• _Задачи для решения_
1. Выпишите из отрывка об отношении к науке все варианты, которые в нем перечислены через союз «либо».
2. Перепечатайте часть отрывка об отношении к науке: начните с того места, где стоят слова «Но в России», и остановитесь после слов «этаж социальной иерархии.».

• _Отрывок для чтения_
════════════════

Отношение к науке в современном российском обществе вообще специфическое. В чем-то – это проявление общемировых тенденций утраты научным знанием признаков истины в окончательной инстанции. Эпоха постмодерна заставила разувериться массы в том, что ученые владеют неким истинным знанием, которое недоступно обывателю. Краткий промежуток триумфа науки, охвативший время от средневековых костров инквизиции до возникновения социальных сетей, можно считать ушедшим безвозвратно.
В век конкуренции ученым предстоит сражаться за место под солнцем с полчищами хитроумных шарлатанов и с толпами самоуверенных невежд, причем сражаться на чудом поле и в заведомо проигрышных условиях. Потому что тогда, когда критерием истины становится наглядность и развлекательный характер, на первый план выходят шуты и скоморохи, а подлинные ученые скромно прячутся в тени арены. Надеясь, что хоть в этот раз все пойдет иначе – либо спички закончатся, либо хворост вовремя не принесут.
Но в России на общие проблемы накладываются и свои специфические обстоятельства. Так уж получилось, что 90-ые годы выбили из образовательной среды наиболее активных личностей, которые ушли либо в бизнес, либо в сферу управления, либо просто проиллюстрировали на своем примере «утечку мозгов». НИИ позакрывались, а их бывшие сотрудники пополнили ряды торговцев на рынке. В общем, наука резко перестала считаться эффективным социальным лифтом, способным вознести гражданина на высший этаж социальной иерархии.

════════════════

• _Выдержка из данных_
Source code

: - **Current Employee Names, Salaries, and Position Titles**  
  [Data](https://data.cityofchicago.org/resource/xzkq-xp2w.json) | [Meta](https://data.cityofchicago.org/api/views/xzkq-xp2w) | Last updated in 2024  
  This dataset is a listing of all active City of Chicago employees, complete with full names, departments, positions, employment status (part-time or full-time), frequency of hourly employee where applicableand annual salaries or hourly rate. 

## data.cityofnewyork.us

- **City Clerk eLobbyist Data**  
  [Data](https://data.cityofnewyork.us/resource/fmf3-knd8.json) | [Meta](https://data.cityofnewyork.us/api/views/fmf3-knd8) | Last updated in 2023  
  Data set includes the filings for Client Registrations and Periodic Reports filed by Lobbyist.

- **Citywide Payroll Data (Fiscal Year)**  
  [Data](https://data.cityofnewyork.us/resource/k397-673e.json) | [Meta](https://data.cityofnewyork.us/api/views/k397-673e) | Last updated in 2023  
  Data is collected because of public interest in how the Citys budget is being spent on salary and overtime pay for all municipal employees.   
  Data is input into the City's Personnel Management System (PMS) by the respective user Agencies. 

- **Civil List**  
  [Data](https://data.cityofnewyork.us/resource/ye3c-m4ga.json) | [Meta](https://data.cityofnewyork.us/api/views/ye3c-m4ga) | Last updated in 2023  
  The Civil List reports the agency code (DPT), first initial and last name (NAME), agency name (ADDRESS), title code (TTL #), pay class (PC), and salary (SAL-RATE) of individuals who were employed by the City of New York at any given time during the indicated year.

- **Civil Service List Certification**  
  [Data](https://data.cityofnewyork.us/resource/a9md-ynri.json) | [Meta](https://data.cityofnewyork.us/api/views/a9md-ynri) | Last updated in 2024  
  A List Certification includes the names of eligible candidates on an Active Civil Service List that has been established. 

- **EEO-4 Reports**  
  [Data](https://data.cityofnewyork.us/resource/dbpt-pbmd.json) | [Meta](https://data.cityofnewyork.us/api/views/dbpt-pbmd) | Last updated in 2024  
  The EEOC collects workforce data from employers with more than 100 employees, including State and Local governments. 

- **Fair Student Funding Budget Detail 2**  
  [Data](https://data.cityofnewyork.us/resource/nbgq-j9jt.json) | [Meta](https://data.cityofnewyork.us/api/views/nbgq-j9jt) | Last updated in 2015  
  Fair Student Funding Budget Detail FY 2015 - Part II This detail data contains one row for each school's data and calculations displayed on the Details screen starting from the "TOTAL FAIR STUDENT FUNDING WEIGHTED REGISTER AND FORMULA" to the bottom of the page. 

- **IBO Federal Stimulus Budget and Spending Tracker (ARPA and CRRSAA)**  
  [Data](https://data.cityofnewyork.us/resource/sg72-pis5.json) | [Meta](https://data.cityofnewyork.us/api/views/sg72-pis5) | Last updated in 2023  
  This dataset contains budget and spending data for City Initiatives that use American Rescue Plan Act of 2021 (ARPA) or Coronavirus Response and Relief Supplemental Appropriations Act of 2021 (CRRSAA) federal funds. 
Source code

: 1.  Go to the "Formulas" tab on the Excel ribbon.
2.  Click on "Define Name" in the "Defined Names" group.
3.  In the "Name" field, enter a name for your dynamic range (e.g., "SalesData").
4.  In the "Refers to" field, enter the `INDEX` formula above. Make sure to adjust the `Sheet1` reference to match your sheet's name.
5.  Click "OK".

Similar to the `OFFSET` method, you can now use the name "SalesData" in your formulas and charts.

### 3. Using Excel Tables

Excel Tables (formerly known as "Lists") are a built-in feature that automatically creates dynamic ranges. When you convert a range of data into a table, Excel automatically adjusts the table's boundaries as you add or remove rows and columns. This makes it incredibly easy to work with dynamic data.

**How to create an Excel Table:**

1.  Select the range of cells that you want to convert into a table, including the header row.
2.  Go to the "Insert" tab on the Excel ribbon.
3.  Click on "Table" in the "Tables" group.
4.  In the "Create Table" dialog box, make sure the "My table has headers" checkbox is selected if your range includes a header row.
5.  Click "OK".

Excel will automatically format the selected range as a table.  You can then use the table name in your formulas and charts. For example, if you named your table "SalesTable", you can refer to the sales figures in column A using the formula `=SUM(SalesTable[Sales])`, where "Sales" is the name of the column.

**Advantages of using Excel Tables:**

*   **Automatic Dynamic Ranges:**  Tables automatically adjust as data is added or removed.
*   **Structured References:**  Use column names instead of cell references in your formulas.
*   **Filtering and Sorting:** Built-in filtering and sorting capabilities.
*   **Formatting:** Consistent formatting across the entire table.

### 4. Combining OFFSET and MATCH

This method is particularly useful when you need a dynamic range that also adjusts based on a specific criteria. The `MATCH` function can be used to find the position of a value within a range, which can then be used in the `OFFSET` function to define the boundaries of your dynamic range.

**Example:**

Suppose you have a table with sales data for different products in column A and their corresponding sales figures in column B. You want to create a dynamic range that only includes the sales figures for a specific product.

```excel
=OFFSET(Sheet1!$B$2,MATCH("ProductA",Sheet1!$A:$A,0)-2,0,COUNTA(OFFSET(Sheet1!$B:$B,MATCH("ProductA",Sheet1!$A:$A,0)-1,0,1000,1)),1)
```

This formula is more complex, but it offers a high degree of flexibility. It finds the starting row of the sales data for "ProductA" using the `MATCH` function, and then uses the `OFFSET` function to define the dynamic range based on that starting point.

════════════════

• _Ответы к заданиям_
1.
- ушли в бизнес
- ушли в сферу управления
- просто проиллюстрировали на своем примере «утечку мозгов»
- спички закончатся
- хворост вовремя не принесут

2.
Но в России на общие проблемы накладываются и свои специфические обстоятельства. Так уж получилось, что 90-ые годы выбили из образовательной среды наиболее активных личностей, которые ушли либо в бизнес, либо в сферу управления, либо просто проиллюстрировали на своем примере «утечку мозгов». НИИ позакрывались, а их бывшие сотрудники пополнили ряды торговцев на рынке. В общем, наука резко перестала считаться эффективным социальным лифтом, способным вознести гражданина на высший этаж социальной иерархии.